● **Required action A**
Please list every place or institution named in the Limbaugh article.
● **Required action B**
Answer these questions from the Limbaugh article:
(i) How old is Limbaugh?
(ii) In what year did he acknowledge an addiction to painkillers?
(iii) What aired on Friday's show?
● **Required action C**
Extend the Limbaugh article with a few more paragraphs, starting after its final sentence.

Limbaugh Released From Honolulu Hospital

Tests showed nothing was wrong with talk show host's heart

Conservative talk radio show host Rush Limbaugh said Friday tests showed nothing was wrong with his heart after he was hospitalized with chest pains.

Limbaugh, 58, was released from The Queen's Medical Center in Honolulu two days after he was rushed there during a vacation. Doctors said he did not have a heart attack or heart disease.

"The pain was real, and they don't know what caused it," Limbaugh said, adding his best guess was he had a spasm in an artery.

 Limbaugh said he was not taking painkillers.
 
In 2003, he acknowledged an addiction to painkillers for severe back pain and took a five-week leave from his radio show to enter rehab.
 
Limbaugh couldn't resist a few political comments during his short news conference at the Honolulu hospital.
 
One appeared to be aimed at health care reform, when he said he got the best health treatment in the world "right here in the United States of America."
 
"I don't think there's one thing wrong with the American health care system," Limbaugh said. "I got no special treatment other than what anybody else that would have called 911 and had been brought in with the same kinds of symptoms."
 
Caller after caller to his show Thursday sent get-well wishes. Friday's show was a "Best of Rush" special.

● **Material supplied**
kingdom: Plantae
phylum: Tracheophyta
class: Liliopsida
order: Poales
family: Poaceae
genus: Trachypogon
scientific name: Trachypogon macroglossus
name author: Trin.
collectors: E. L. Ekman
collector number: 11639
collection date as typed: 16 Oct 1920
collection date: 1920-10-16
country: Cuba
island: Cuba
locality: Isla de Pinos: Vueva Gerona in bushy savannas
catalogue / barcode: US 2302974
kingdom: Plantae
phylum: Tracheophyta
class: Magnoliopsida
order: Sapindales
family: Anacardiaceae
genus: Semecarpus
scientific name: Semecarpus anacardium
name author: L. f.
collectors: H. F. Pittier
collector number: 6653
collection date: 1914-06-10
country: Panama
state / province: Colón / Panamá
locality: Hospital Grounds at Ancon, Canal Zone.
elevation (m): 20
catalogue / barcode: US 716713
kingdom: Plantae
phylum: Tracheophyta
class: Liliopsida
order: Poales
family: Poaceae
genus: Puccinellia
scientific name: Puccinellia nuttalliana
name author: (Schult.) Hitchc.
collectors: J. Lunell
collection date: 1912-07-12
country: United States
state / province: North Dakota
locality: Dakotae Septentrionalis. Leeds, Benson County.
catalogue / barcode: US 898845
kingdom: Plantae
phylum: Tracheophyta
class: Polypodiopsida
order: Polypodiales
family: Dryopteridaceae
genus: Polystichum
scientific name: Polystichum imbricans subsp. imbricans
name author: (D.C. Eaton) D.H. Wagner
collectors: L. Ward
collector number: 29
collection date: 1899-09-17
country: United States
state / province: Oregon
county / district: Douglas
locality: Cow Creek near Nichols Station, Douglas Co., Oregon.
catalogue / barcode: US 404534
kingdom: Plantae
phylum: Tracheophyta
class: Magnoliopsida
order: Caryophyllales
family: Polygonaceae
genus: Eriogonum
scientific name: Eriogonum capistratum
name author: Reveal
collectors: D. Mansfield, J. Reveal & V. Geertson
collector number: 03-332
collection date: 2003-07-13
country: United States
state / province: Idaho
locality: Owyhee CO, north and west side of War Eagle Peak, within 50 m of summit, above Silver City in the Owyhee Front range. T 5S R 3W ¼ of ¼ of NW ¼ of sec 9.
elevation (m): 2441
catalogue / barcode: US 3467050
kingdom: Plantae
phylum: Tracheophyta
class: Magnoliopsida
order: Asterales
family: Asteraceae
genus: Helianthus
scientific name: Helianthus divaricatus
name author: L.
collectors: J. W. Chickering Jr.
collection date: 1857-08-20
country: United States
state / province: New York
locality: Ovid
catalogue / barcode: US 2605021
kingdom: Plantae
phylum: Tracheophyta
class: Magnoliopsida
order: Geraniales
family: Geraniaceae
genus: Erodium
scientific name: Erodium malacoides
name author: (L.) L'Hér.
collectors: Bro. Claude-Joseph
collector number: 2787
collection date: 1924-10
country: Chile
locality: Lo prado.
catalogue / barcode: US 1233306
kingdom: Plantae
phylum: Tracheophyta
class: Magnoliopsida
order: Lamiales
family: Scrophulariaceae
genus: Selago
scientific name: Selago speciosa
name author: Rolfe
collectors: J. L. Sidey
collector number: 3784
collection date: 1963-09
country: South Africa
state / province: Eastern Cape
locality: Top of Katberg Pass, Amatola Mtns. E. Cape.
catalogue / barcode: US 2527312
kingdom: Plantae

● **Answer section A**
Honolulu
The Queen's Medical Center
the United States of America

● **Answer section B**
(i) 58
(ii) 2003
(iii) A "Best of Rush" special

● **Answer section C**
In a poll last month, Americans called Limbaugh the nation's most influential conservative voice. More than 14 million people listen to his show at least once a week, making him the nation's highest-rated broadcaster.
 
Limbaugh called his health scare a "blessing in disguise."
 
"It takes things like this in life maybe to prepare you for the eventuality that you are getting older, you're not as young as you were, and not as invincible as you once thought you were," he said.
 
Limbaugh said when he first felt the chest pain, he walked around, sat down then quickly called for help. He was in the hospital within 20 minutes.
 
Dr. Joana Magno, a cardiologist who treated Limbaugh at the hospital, urged people to call for help immediately if they think they have a heart problem.
 
"Time is very, very important, and the sooner you can get to the medical care for your heart, the sooner we know what the problems are and the sooner we can treat it," Magno said.